My take: Only relevant in high player counts. Otherwise it’s easy enough to burst down a leg in one turn, so it won’t even get an attack off. Either way, using precious actions to try and pass a difficult test just to discard this card seems outlandish to me, just kill that leg and be done with it.
Threat level: Low. Only a problem on high player counts, and not much of one even then.
Dealing with it: Instead of dealing with this treachery, it’s preferrable to deal with the leg that is attached to it. Since that is what you are trying to do anyways, this treachery shouldn’t feel like much.
What it does: The player who gets Caught in a Web is unable to move more than once each turn. They also gain a -1 penalty to their agility. This keeps on until someone spends an action and passes a fight test to discard the treachery.
My take: Being limited to only one action can severely limit a player’s options in this scenario, so discarding this treachery should be a priority. Note that Weavers of the Cosmos also has Sickening Webs from the Spiders encounter set, doubling up on this effect.
Threat level: Mid to High. Weaver of the Cosmos requires players to move around the spider web to move out of the legs ways, run after Web-Spinners and collect clues. Caught in a Web directly impairs the player’s ability to do those things.

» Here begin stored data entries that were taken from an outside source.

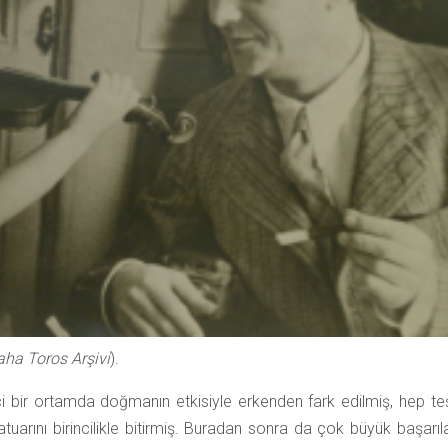
aha Toros Arşivi
).
ici bir ortamda doğmanın etkisiyle erkenden fark edilmiş, hep te
arını birincilikle bitirmiş. Buradan sonra da çok büyük başarıla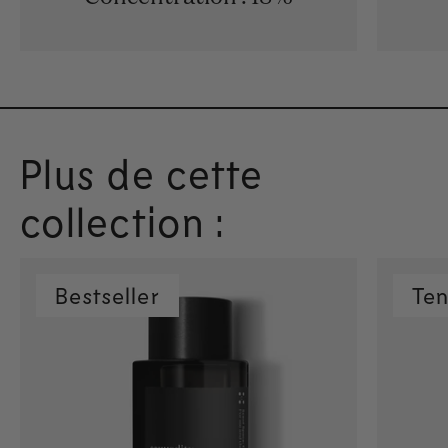
Plus de cette
collection :
Bestseller
Te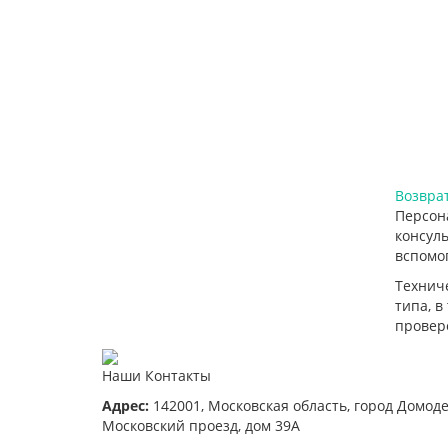
Возврат
Персон
консул
вспомог
Технич
типа, в
проверо
Наши Контакты
Адрес:
142001,
Московская область, город Домод
Московский проезд, дом 39А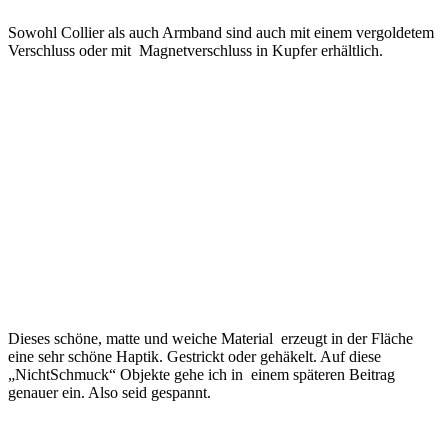
Sowohl Collier als auch Armband sind auch mit einem vergoldetem
Verschluss oder mit Magnetverschluss in Kupfer erhältlich.
Dieses schöne, matte und weiche Material erzeugt in der Fläche
eine sehr schöne Haptik. Gestrickt oder gehäkelt. Auf diese
„NichtSchmuck“ Objekte gehe ich in einem späteren Beitrag
genauer ein. Also seid gespannt.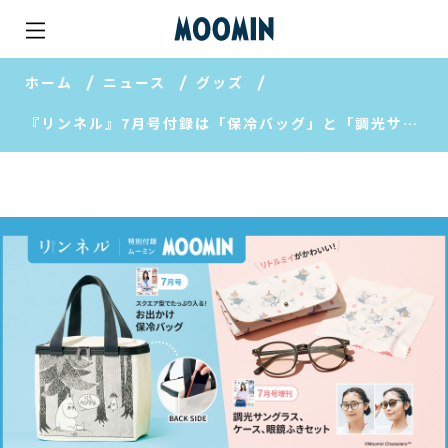
ホーム
ニュース
グッズ
『リンネル』7月号付録は「保冷バッグ」と「調光サングラス・ケース・メガネ拭き3点セット」選べる2種同時発売！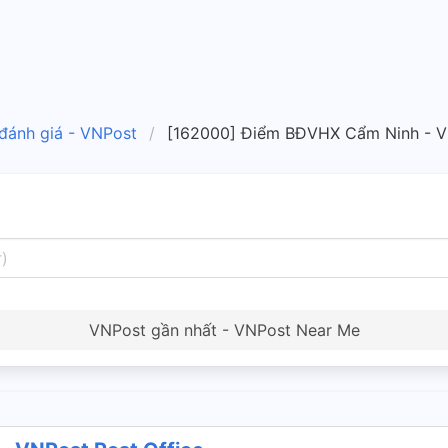
 đánh giá - VNPost
[162000] Điểm BĐVHX Cẩm Ninh - V
VNPost gần nhất - VNPost Near Me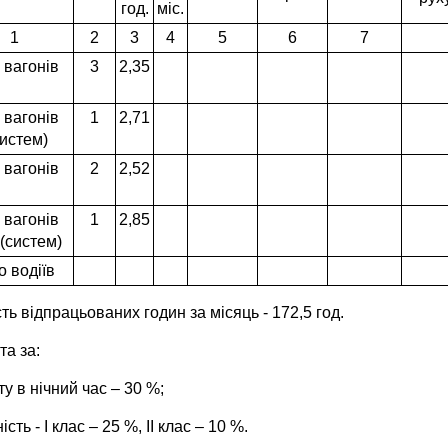
год.
міс.
1
2
3
4
5
6
7
 вагонів
3
2,35
 вагонів
1
2,71
систем)
 вагонів
2
2,52
 вагонів
1
2,85
(систем)
о водіїв
сть відпрацьованих годин за місяць - 172,5 год.
та за:
ту в нічний час – 30 %;
ість - І клас – 25 %, II клас – 10 %.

Dealing with it: As with all treacheries that follow this template, either do the test yourself or have a teammate do it for you. A difficulty of three means that as long as you have an icon or two to commit to the test, you should be fine … but the players with low fight stats usually do not have a whole lot of fight icons in their deck either. Since there are five treacheries of this kind in the encounter deck, low fight investigators can find themselves bullied by the encounter deck when they draw multiples of them back to back.
What it does: The Web-Spinner is a weak spider that drops a doom token on its location every round it gets to stay alive. It is aloof, making it take more actions to engage and kill it.
My take: I would call the Web-Spinner this scenario’s version of Ancient Evils, but Evils is actually in the deck itself. Still, an enemy that creates doom every turn is a high priority – especially if that doom doesn’t go away when the enemy is killed. It’s worth to drop what you are doing and take these out as soon as possible, even if it means getting slapped by one of Atlach-Nacha’s legs in the process.
Threat level: Very High. Doom is usually how you lose this scenario. Web-Spinners can cause a lot of doom if unanswered, which is why they cannot be allowed to do so.
Dealing with it: Their low stats mean that they aren’t difficult to kill. It just takes a turn to move into their location, engage them and then squish them. Thankfully, it appears at any empty location, so it will not just appear on the other side of the web and you should be able to place it right next to someone capable of killing it.
What it does: Endless Weaving causes a spider enemy to make an immediate attack. If the spider is not engaged, it will drop a doom token on its location instead. Should no spider be in play (which is only possible in the first act, since all of Atlach-Nacha’s parts count as spider enemies, of course), a spider enemy is spawned from the encounter deck.
My take: I don’t have a habit of engaging spiders and letting them live into the next turn, so i have come to accept Endless Weavings as Ancient Evils #4-6. Obviously that’s not great for us…
Threat level: Very High. It could be argued that this is even worse than Ancient Evils, since the doom token placed on the location persists through flipping the agenda.
Dealing with it: If given the option, take the attack. You are going to need as little doom on the locations as possible to have as much time as you can to deal with the final phase of the boss fight. That being said, this option doesn’t present itself often (unless you set it up to do so, but that doesn’t seem worth it), leaving Endless Weaving as a prime candidate for a cancel card.